*Source data*:
========================================
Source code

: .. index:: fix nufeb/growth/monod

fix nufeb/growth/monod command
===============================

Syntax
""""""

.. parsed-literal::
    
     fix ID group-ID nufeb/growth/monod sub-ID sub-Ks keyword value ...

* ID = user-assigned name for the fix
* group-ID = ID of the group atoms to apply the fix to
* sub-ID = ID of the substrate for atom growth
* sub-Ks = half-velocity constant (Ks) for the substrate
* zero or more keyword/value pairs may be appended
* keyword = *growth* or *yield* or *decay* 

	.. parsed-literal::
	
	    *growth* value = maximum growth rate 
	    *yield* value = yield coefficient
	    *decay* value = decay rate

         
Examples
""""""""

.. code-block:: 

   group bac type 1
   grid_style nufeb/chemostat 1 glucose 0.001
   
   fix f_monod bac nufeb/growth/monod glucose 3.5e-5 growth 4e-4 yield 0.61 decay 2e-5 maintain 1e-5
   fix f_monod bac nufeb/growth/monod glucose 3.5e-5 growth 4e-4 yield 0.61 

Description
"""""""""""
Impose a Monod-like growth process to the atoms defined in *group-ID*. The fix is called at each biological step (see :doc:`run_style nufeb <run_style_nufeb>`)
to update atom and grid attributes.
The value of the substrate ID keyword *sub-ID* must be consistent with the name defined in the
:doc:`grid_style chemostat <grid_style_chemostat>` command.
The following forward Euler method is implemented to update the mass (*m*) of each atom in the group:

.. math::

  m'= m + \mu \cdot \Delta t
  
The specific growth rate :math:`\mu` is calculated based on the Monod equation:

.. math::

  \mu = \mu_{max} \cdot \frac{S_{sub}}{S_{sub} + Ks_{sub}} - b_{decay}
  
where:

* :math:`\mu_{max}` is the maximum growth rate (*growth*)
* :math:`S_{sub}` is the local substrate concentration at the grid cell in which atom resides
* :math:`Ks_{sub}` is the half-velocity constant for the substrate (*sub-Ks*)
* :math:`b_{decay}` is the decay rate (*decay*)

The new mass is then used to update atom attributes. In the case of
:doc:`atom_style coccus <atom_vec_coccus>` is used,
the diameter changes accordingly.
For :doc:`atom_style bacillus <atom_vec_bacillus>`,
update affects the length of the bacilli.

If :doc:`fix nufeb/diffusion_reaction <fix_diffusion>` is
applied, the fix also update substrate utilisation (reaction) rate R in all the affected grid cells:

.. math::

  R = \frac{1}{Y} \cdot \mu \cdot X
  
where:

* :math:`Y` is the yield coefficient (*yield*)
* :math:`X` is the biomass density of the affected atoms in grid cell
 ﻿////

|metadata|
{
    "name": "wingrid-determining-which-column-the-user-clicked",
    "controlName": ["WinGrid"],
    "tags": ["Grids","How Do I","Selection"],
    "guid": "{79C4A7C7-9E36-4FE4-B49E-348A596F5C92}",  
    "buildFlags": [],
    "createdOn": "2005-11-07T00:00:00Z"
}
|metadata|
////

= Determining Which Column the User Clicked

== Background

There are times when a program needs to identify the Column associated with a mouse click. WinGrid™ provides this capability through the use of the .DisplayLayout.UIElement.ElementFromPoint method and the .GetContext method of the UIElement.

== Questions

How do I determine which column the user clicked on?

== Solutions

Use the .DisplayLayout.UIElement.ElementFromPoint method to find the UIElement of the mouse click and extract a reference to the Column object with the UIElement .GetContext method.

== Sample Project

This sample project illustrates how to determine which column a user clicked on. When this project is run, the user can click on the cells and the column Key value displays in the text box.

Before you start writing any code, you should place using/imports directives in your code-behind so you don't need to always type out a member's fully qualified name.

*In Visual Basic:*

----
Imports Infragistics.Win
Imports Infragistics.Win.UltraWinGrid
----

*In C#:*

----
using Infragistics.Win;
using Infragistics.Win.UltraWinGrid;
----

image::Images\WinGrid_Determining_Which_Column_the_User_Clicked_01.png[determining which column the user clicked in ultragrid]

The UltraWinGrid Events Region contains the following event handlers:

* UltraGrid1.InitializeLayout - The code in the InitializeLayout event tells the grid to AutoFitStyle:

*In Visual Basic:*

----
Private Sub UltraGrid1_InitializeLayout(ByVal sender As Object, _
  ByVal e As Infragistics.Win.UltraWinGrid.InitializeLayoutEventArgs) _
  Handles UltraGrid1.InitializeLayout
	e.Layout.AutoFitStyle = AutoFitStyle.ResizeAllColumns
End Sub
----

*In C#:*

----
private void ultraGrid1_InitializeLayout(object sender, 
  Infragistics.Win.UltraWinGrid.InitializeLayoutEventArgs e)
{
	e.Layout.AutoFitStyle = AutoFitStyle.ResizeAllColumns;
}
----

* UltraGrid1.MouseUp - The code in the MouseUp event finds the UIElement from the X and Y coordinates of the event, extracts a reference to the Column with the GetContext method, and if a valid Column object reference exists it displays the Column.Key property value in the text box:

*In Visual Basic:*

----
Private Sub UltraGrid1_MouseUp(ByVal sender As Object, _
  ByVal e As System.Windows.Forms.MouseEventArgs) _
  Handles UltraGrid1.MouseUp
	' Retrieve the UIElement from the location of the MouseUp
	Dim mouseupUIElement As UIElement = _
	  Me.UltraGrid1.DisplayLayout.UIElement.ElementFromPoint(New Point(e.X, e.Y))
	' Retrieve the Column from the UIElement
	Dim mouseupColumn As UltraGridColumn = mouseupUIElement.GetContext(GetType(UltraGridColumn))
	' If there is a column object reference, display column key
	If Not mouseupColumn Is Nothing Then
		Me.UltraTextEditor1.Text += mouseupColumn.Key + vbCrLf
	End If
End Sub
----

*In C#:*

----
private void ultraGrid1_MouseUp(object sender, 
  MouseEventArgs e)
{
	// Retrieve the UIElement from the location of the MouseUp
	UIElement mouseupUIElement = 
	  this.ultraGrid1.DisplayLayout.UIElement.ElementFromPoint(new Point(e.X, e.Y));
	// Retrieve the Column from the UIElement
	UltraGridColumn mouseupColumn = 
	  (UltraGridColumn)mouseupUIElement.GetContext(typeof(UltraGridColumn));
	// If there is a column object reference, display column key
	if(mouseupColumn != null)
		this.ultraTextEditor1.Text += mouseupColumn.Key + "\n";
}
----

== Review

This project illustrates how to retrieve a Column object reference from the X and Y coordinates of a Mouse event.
========================================
Could you repeat the listing above, exactly as it is shown?

*Response to the exercise*:
Source code

: .. index:: fix nufeb/growth/monod

fix nufeb/growth/monod command
===============================

Syntax
""""""

.. parsed-literal::
    
     fix ID group-ID nufeb/growth/monod sub-ID sub-Ks keyword value ...

* ID = user-assigned name for the fix
* group-ID = ID of the group atoms to apply the fix to
* sub-ID = ID of the substrate for atom growth
* sub-Ks = half-velocity constant (Ks) for the substrate
* zero or more keyword/value pairs may be appended
* keyword = *growth* or *yield* or *decay* 

	.. parsed-literal::
	
	    *growth* value = maximum growth rate 
	    *yield* value = yield coefficient
	    *decay* value = decay rate

         
Examples
""""""""

.. code-block:: 

   group bac type 1
   grid_style nufeb/chemostat 1 glucose 0.001
   
   fix f_monod bac nufeb/growth/monod glucose 3.5e-5 growth 4e-4 yield 0.61 decay 2e-5 maintain 1e-5
   fix f_monod bac nufeb/growth/monod glucose 3.5e-5 growth 4e-4 yield 0.61 

Description
"""""""""""
Impose a Monod-like growth process to the atoms defined in *group-ID*. The fix is called at each biological step (see :doc:`run_style nufeb <run_style_nufeb>`)
to update atom and grid attributes.
The value of the substrate ID keyword *sub-ID* must be consistent with the name defined in the
:doc:`grid_style chemostat <grid_style_chemostat>` command.
The following forward Euler method is implemented to update the mass (*m*) of each atom in the group:

.. math::

  m'= m + \mu \cdot \Delta t
  
The specific growth rate :math:`\mu` is calculated based on the Monod equation:

.. math::

  \mu = \mu_{max} \cdot \frac{S_{sub}}{S_{sub} + Ks_{sub}} - b_{decay}
  
where:

* :math:`\mu_{max}` is the maximum growth rate (*growth*)
* :math:`S_{sub}` is the local substrate concentration at the grid cell in which atom resides
* :math:`Ks_{sub}` is the half-velocity constant for the substrate (*sub-Ks*)
* :math:`b_{decay}` is the decay rate (*decay*)

The new mass is then used to update atom attributes. In the case of
:doc:`atom_style coccus <atom_vec_coccus>` is used,
the diameter changes accordingly.
For :doc:`atom_style bacillus <atom_vec_bacillus>`,
update affects the length of the bacilli.

If :doc:`fix nufeb/diffusion_reaction <fix_diffusion>` is
applied, the fix also update substrate utilisation (reaction) rate R in all the affected grid cells:

.. math::

  R = \frac{1}{Y} \cdot \mu \cdot X
  
where:

* :math:`Y` is the yield coefficient (*yield*)
* :math:`X` is the biomass density of the affected atoms in grid cell
 ﻿////

|metadata|
{
    "name": "wingrid-determining-which-column-the-user-clicked",
    "controlName": ["WinGrid"],
    "tags": ["Grids","How Do I","Selection"],
    "guid": "{79C4A7C7-9E36-4FE4-B49E-348A596F5C92}",  
    "buildFlags": [],
    "createdOn": "2005-11-07T00:00:00Z"
}
|metadata|
////

= Determining Which Column the User Clicked

== Background

There are times when a program needs to identify the Column associated with a mouse click. WinGrid™ provides this capability through the use of the .DisplayLayout.UIElement.ElementFromPoint method and the .GetContext method of the UIElement.

== Questions

How do I determine which column the user clicked on?

== Solutions

Use the .DisplayLayout.UIElement.ElementFromPoint method to find the UIElement of the mouse click and extract a reference to the Column object with the UIElement .GetContext method.

== Sample Project

This sample project illustrates how to determine which column a user clicked on. When this project is run, the user can click on the cells and the column Key value displays in the text box.

Before you start writing any code, you should place using/imports directives in your code-behind so you don't need to always type out a member's fully qualified name.

*In Visual Basic:*

----
Imports Infragistics.Win
Imports Infragistics.Win.UltraWinGrid
----

*In C#:*

----
using Infragistics.Win;
using Infragistics.Win.UltraWinGrid;
----

image::Images\WinGrid_Determining_Which_Column_the_User_Clicked_01.png[determining which column the user clicked in ultragrid]

The UltraWinGrid Events Region contains the following event handlers:

* UltraGrid1.InitializeLayout - The code in the InitializeLayout event tells the grid to AutoFitStyle:

*In Visual Basic:*

----
Private Sub UltraGrid1_InitializeLayout(ByVal sender As Object, _
  ByVal e As Infragistics.Win.UltraWinGrid.InitializeLayoutEventArgs) _
  Handles UltraGrid1.InitializeLayout
	e.Layout.AutoFitStyle = AutoFitStyle.ResizeAllColumns
End Sub
----

*In C#:*

----
private void ultraGrid1_InitializeLayout(object sender, 
  Infragistics.Win.UltraWinGrid.InitializeLayoutEventArgs e)
{
	e.Layout.AutoFitStyle = AutoFitStyle.ResizeAllColumns;
}
----

* UltraGrid1.MouseUp - The code in the MouseUp event finds the UIElement from the X and Y coordinates of the event, extracts a reference to the Column with the GetContext method, and if a valid Column object reference exists it displays the Column.Key property value in the text box:

*In Visual Basic:*

----
Private Sub UltraGrid1_MouseUp(ByVal sender As Object, _
  ByVal e As System.Windows.Forms.MouseEventArgs) _
  Handles UltraGrid1.MouseUp
	' Retrieve the UIElement from the location of the MouseUp
	Dim mouseupUIElement As UIElement = _
	  Me.UltraGrid1.DisplayLayout.UIElement.ElementFromPoint(New Point(e.X, e.Y))
	' Retrieve the Column from the UIElement
	Dim mouseupColumn As UltraGridColumn = mouseupUIElement.GetContext(GetType(UltraGridColumn))
	' If there is a column object reference, display column key
	If Not mouseupColumn Is Nothing Then
		Me.UltraTextEditor1.Text += mouseupColumn.Key + vbCrLf
	End If
End Sub
----

*In C#:*

----
private void ultraGrid1_MouseUp(object sender, 
  MouseEventArgs e)
{
	// Retrieve the UIElement from the location of the MouseUp
	UIElement mouseupUIElement = 
	  this.ultraGrid1.DisplayLayout.UIElement.ElementFromPoint(new Point(e.X, e.Y));
	// Retrieve the Column from the UIElement
	UltraGridColumn mouseupColumn = 
	  (UltraGridColumn)mouseupUIElement.GetContext(typeof(UltraGridColumn));
	// If there is a column object reference, display column key
	if(mouseupColumn != null)
		this.ultraTextEditor1.Text += mouseupColumn.Key + "\n";
}
----

== Review

This project illustrates how to retrieve a Column object reference from the X and Y coordinates of a Mouse event.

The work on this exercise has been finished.